Dann im Herbst plötzlich diese Überraschung:
10-15 cm hohes Pflänzchen, 5 Blüten mit Blütendurchmesser von 4-5 cm und dann diese Farbe!!
Um das Pflänzchen zu retten, habe ich ihr gleich die erste Blüte abgeknipst. Und kaum hatte ich sie in der Hand, wars um mich wirklich geschehen: sie hat einen seehr intensiven Duft, eine Mischung aus fruchtig-zitronig, Wildrose und Damaszena, finde ich.

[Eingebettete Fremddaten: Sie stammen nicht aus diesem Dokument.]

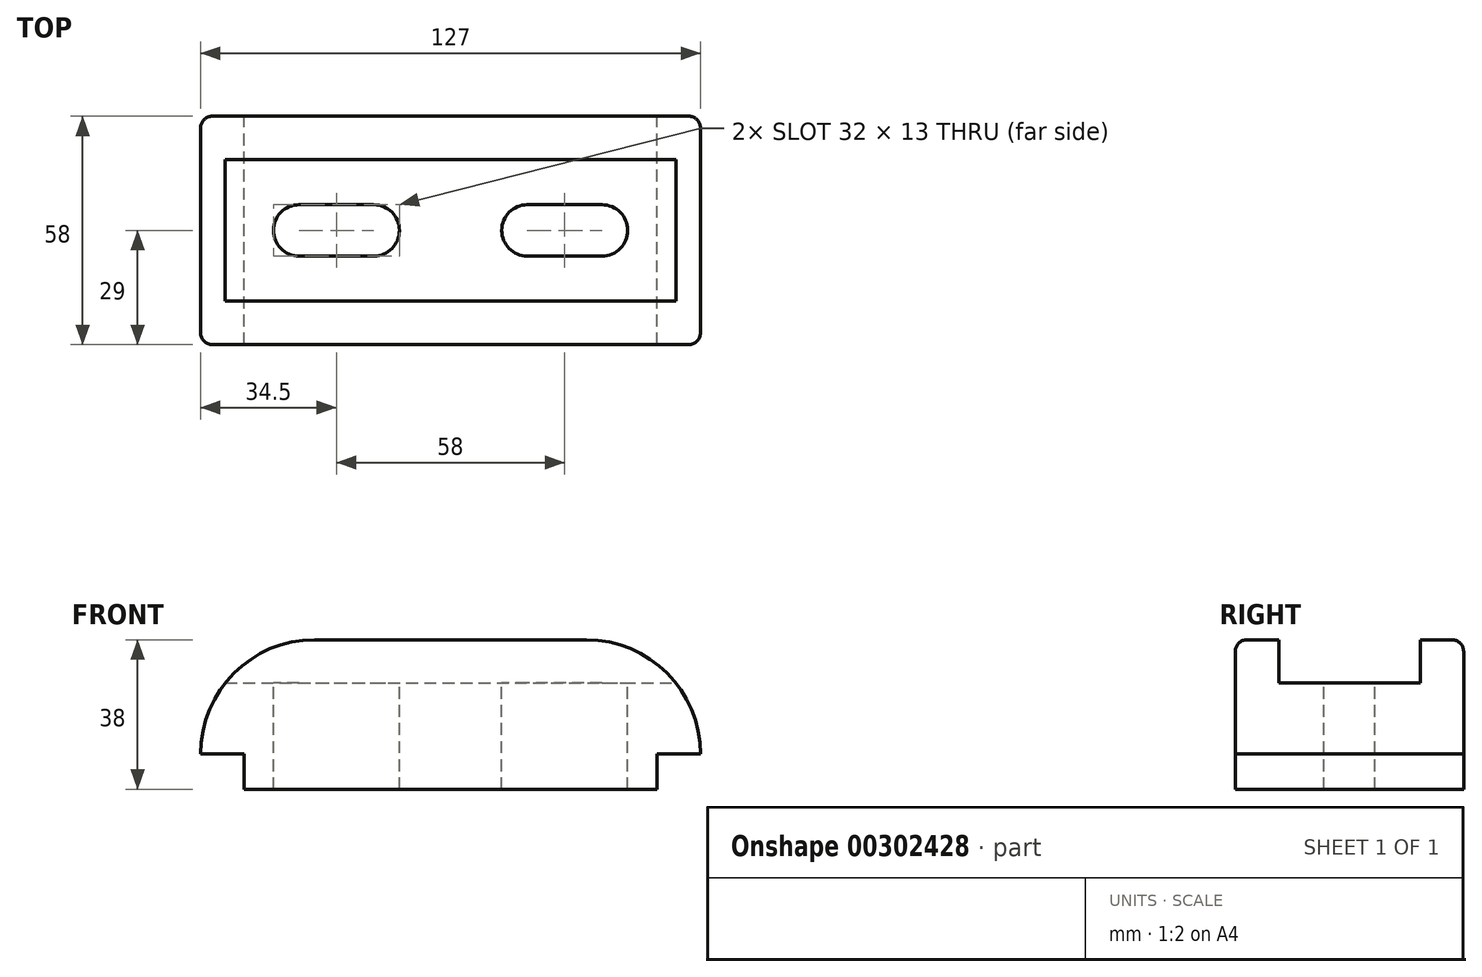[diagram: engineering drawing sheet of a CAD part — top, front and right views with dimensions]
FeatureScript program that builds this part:
annotation { "Feature Type Name" : "Feature", "Feature Type Description" : "" }
export const myFeature = defineFeature(function(context is Context, id is Id, definition is map)
    precondition{}
    {
        {
            var Q0;
            Q0=qCreatedBy(makeId("Front.planeOp"),FACE);
            var sketch = newSketch(context, id + "F0", { "sketchPlane" : qUnion([Q0])});
            skLineSegment(sketch, "E0", {"start": v(-52.5, 0) * mm, "end": v(52.5, 0) * mm});
            skLineSegment(sketch, "E1", {"start": v(52.5, 0) * mm, "end": v(52.5, 9) * mm});
            skLineSegment(sketch, "E2", {"start": v(52.5, 9) * mm, "end": v(63.5, 9) * mm});
            skLineSegment(sketch, "E3", {"start": v(-52.5, 0) * mm, "end": v(-52.5, 9) * mm});
            skLineSegment(sketch, "E4", {"start": v(-52.5, 9) * mm, "end": v(-63.5, 9) * mm});
            skLineSegment(sketch, "E5", {"start": v(-34.5, 38) * mm, "end": v(34.5, 38) * mm});
            skPoint(sketch, "E6.visualSharp", {"position": v(-48.92, 38) * mm});
            skArc(sketch, "E6.filletArc", {"start": v(-34.5, 38) * mm, "mid": v(-55, 29.5) * mm, "end": v(-63.5, 9) * mm});
            skPoint(sketch, "E7.visualSharp", {"position": v(63.5, 38) * mm});
            skArc(sketch, "E7.filletArc", {"start": v(63.5, 9) * mm, "mid": v(55, 29.5) * mm, "end": v(34.5, 38) * mm});
            skSolve(sketch);
        }
        {
            var Q0;
            Q0=makeQuery(id+"F0.imprint","IMPRINT",FACE,{"disambiguationData":[TD([[makeQuery(id+"F0.imprint","IMPRINT",EDGE,{"derivedFrom":sQuery(id+"F0.wireOp",EDGE,"E0")}),1.0]])]});
            extrude(context, id + "F1", {"entities" : qUnion([Q0]), "depth" : 58 * mm});
        }
        {
            var Q0;
            Q0=qCreatedBy(makeId("Right.planeOp"),FACE);
            cPlane(context, id + "F2", {"entities" : qUnion([Q0]), "cplaneType" : CPlaneType.OFFSET, "offset" : 75 * mm, "width" : 150 * mm, "height" : 150 * mm});
        }
        {
            var Q0;
            Q0=qCreatedBy(id+"F2.planeOp",FACE);
            var sketch = newSketch(context, id + "F3", { "sketchPlane" : qUnion([Q0])});
            skLineSegment(sketch, "E8.bottom", {"start": v(-47, 38) * mm, "end": v(-11, 38) * mm});
            skLineSegment(sketch, "E8.top", {"start": v(-47, 27) * mm, "end": v(-11, 27) * mm});
            skLineSegment(sketch, "E8.left", {"start": v(-47, 38) * mm, "end": v(-47, 27) * mm});
            skLineSegment(sketch, "E8.right", {"start": v(-11, 38) * mm, "end": v(-11, 27) * mm});
            skSolve(sketch);
        }
        {
            var Q0;
            Q0 = qSketchRegion(id + "F3", true);
            extrude(context, id + "F4", {"entities" : qUnion([Q0]), "operationType" : NewBodyOperationType.REMOVE, "endBound" : BoundingType.THROUGH_ALL, "oppositeDirection" : true, "depth" : 25 * mm});
        }
        {
            var Q0;
            Q0=makeQuery(id+"F4.boolean.opBoolean","COPY",FACE,{"derivedFrom":makeQuery(id+"F4.opExtrude","SWEPT_FACE",FACE,{"disambiguationData":[OSD([sQuery(id+"F3.wireOp",EDGE,"E8.top")])]})});
            var sketch = newSketch(context, id + "F5", { "sketchPlane" : qUnion([Q0])});
            skLineSegment(sketch, "E9", {"start": v(0, 0) * mm, "end": v(0, -58) * mm, "construction": true});
            skPoint(sketch, "E9.endSnap0", {"position": v(0, -47) * mm});
            skArc(sketch, "E10", {"start": v(-38.5, -22.5) * mm, "mid": v(-45, -29) * mm, "end": v(-38.5, -35.5) * mm});
            skPoint(sketch, "E10.centerSnap0", {"position": v(0, -29) * mm});
            skArc(sketch, "E11", {"start": v(-19.5, -35.5) * mm, "mid": v(-13, -29) * mm, "end": v(-19.5, -22.5) * mm});
            skLineSegment(sketch, "E12", {"start": v(-38.5, -22.5) * mm, "end": v(-19.5, -22.5) * mm});
            skLineSegment(sketch, "E13", {"start": v(-38.5, -35.5) * mm, "end": v(-19.5, -35.5) * mm});
            skLineSegment(sketch, "E14.MirrorCS", {"start": v(38.5, -22.5) * mm, "end": v(19.5, -22.5) * mm});
            skArc(sketch, "E15.MirrorCS", {"start": v(38.5, -22.5) * mm, "mid": v(45, -29) * mm, "end": v(38.5, -35.5) * mm});
            skLineSegment(sketch, "E16.MirrorCS", {"start": v(38.5, -35.5) * mm, "end": v(19.5, -35.5) * mm});
            skArc(sketch, "E17.MirrorCS", {"start": v(19.5, -35.5) * mm, "mid": v(13, -29) * mm, "end": v(19.5, -22.5) * mm});
            skLineSegment(sketch, "E18", {"start": v(-57.24, -29) * mm, "end": v(63.72, -29) * mm, "construction": true});
            skSolve(sketch);
        }
        {
            var Q0;
            Q0=makeQuery(id+"F5.imprint","IMPRINT",FACE,{"disambiguationData":[TD([[makeQuery(id+"F5.imprint","IMPRINT",EDGE,{"derivedFrom":sQuery(id+"F5.wireOp",EDGE,"E10")}),1.0]])]});
            var Q1;
            Q1=makeQuery(id+"F5.imprint","IMPRINT",FACE,{"disambiguationData":[TD([[makeQuery(id+"F5.imprint","IMPRINT",EDGE,{"derivedFrom":sQuery(id+"F5.wireOp",EDGE,"E14.MirrorCS")}),1.0]])]});
            extrude(context, id + "F6", {"entities" : qUnion([Q0, Q1]), "operationType" : NewBodyOperationType.REMOVE, "endBound" : BoundingType.THROUGH_ALL, "oppositeDirection" : true, "depth" : 25 * mm});
        }
        {
            var Q0;
            Q0=makeQuery(id+"F1.opExtrude","CAP_EDGE",EDGE,{"disambiguationData":[OSD([sQuery(id+"F0.wireOp",EDGE,"E5")])],"isStart":false});
            var Q1;
            Q1=makeQuery(id+"F1.opExtrude","CAP_EDGE",EDGE,{"disambiguationData":[OSD([sQuery(id+"F0.wireOp",EDGE,"E5")])],"isStart":true});
            fillet(context, id + "F7", {"entities" : qUnion([Q0, Q1]), "radius" : 3 * mm, "tangentPropagation" : true, "allowEdgeOverflow" : false});
        }
    });
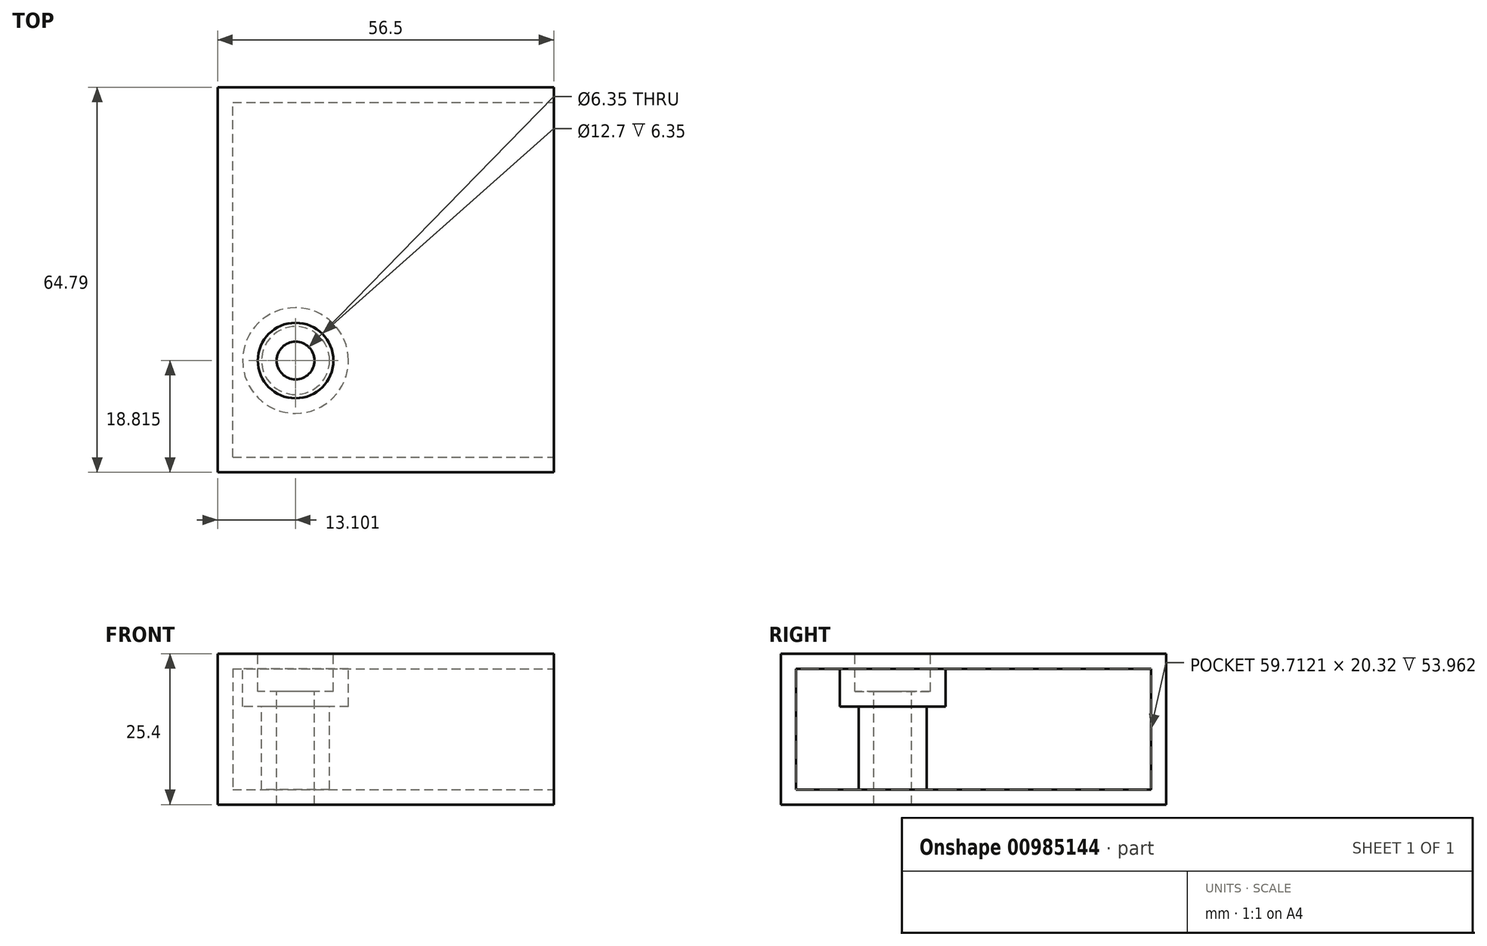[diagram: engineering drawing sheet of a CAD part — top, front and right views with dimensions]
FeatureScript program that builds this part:
annotation { "Feature Type Name" : "Feature", "Feature Type Description" : "" }
export const myFeature = defineFeature(function(context is Context, id is Id, definition is map)
    precondition{}
    {
        {
            var Q0;
            Q0=qCreatedBy(makeId("Top.planeOp"),FACE);
            var sketch = newSketch(context, id + "F0", { "sketchPlane" : qUnion([Q0])});
            skLineSegment(sketch, "E0.bottom", {"start": v(0, 0) * mm, "end": v(56.5, 0) * mm});
            skLineSegment(sketch, "E0.top", {"start": v(0, 64.8) * mm, "end": v(56.5, 64.8) * mm});
            skLineSegment(sketch, "E0.left", {"start": v(0, 0) * mm, "end": v(0, 64.8) * mm});
            skLineSegment(sketch, "E0.right", {"start": v(56.5, 0) * mm, "end": v(56.5, 64.8) * mm});
            skSolve(sketch);
        }
        {
            var Q0;
            Q0=makeQuery(id+"F0.imprint","IMPRINT",FACE,{"disambiguationData":[TD([[makeQuery(id+"F0.imprint","IMPRINT",EDGE,{"derivedFrom":sQuery(id+"F0.wireOp",EDGE,"E0.bottom")}),1.0]])]});
            extrude(context, id + "F1", {"entities" : qUnion([Q0]), "depth" : 25.4 * mm, "offsetDistance" : 25.4 * mm});
        }
        {
            var Q0;
            Q0=makeQuery(id+"F1.opExtrude","CAP_FACE",FACE,{"disambiguationData":[OSD([sQuery(id+"F0.wireOp",EDGE,"E0.bottom"),sQuery(id+"F0.wireOp",EDGE,"E0.top"),sQuery(id+"F0.wireOp",EDGE,"E0.left"),sQuery(id+"F0.wireOp",EDGE,"E0.right")])],"isStart":false});
            var sketch = newSketch(context, id + "F2", { "sketchPlane" : qUnion([Q0])});
            skCircle(sketch, "E1", {"center": v(13.1, 18.81) * mm, "radius": 5.58 * mm});
            skSolve(sketch);
        }
        {
            var Q0;
            Q0=sQuery(id+"F2.wireOp",VERTEX,"E1.center");
            var Q1;
            Q1=makeQuery(id+"F1.opExtrude","SWEPT_BODY",BODY,{"disambiguationData":[OSD([sQuery(id+"F0.wireOp",EDGE,"E0.bottom"),sQuery(id+"F0.wireOp",EDGE,"E0.top"),sQuery(id+"F0.wireOp",EDGE,"E0.left"),sQuery(id+"F0.wireOp",EDGE,"E0.right")])]});
            hole(context, id + "F3", {"style" : HoleStyle.C_BORE, "endStyle" : HoleEndStyle.THROUGH, "holeDiameter" : 6.35 * mm, "cBoreDiameter" : 12.7 * mm, "cBoreDepth" : 6.35 * mm, "majorDiameter" : 6.35 * mm, "isTappedThrough" : true, "tappedDepth" : 12.7 * mm, "tapClearance" : 3, "locations" : qUnion([Q0]), "scope" : qUnion([Q1])});
        }
        {
            var Q0;
            Q0=makeQuery(id+"F1.opExtrude","SWEPT_FACE",FACE,{"disambiguationData":[OSD([sQuery(id+"F0.wireOp",EDGE,"E0.right")])]});
            shell(context, id + "F4", {"entities" : qUnion([Q0]), "thickness" : 2.54 * mm});
        }
    });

Ich habe (es war irgendwann im September) noch versucht, von ihren 10 cm 3 Augen zu veredeln – natürlich wurde das nichts, vor allem auch, weil im nächsten Winter fast 90 Prozent der vermehrten Rosen erfroren.
Das Original, ein schutzloses Miniröschen, bekam fast bis Oberkante Kompost umgelegt (naja, so ein 10cm-Häufchen wirkte noch nicht so besonders sicher schützend 😉 ), ein Weckglas drauf und Vlies drüber.
Was die Stecklinge dann im Winter umgebracht hat, welche ähnlich geschützt wurden, hat die Blue Tango (den Namen hat sie dann erhalten, als ich sie veredelt habe…)aber am Leben erhalten. Sie ging lebendig ins Jahr 2012, durfte ein paar Blüten produzieren und wurde dann radikal runtergeschnitten für einen neuen Veredelungsversuch.
Ich hoffe, es ist etwas geworden und ich habe dann im Jahr 2013 zwei, drei Sicherheitskopien von ihr, damit ich sie vermehren und vor allem erst einmal beobachten kann.

Der Name kommt von dem Instrumental-Tango von Leroy Anderson, den ich zu der Zeit gerade viel gehört und ab und an getanzt habe.

2016: Blue Tango ist hier sehr winterfest und wüchsig für eine blaue Rose. Sie steht in einem Beet neben diesen morbiden Teehybriden und Floribunden und läßt sie ziemlich schmalbrüstig, kahl und hohl aussehen: gesund, wüchsig, blühfreudig. Sie stellt alle morbiden die ich bisher kennengelernt habe (mit Ausnahme von Novalis) buchstäblich in den Schatten! Dabei erinnert sie etwas an die Austins: richtige Treiberin und Blüherin zum und im Herbst!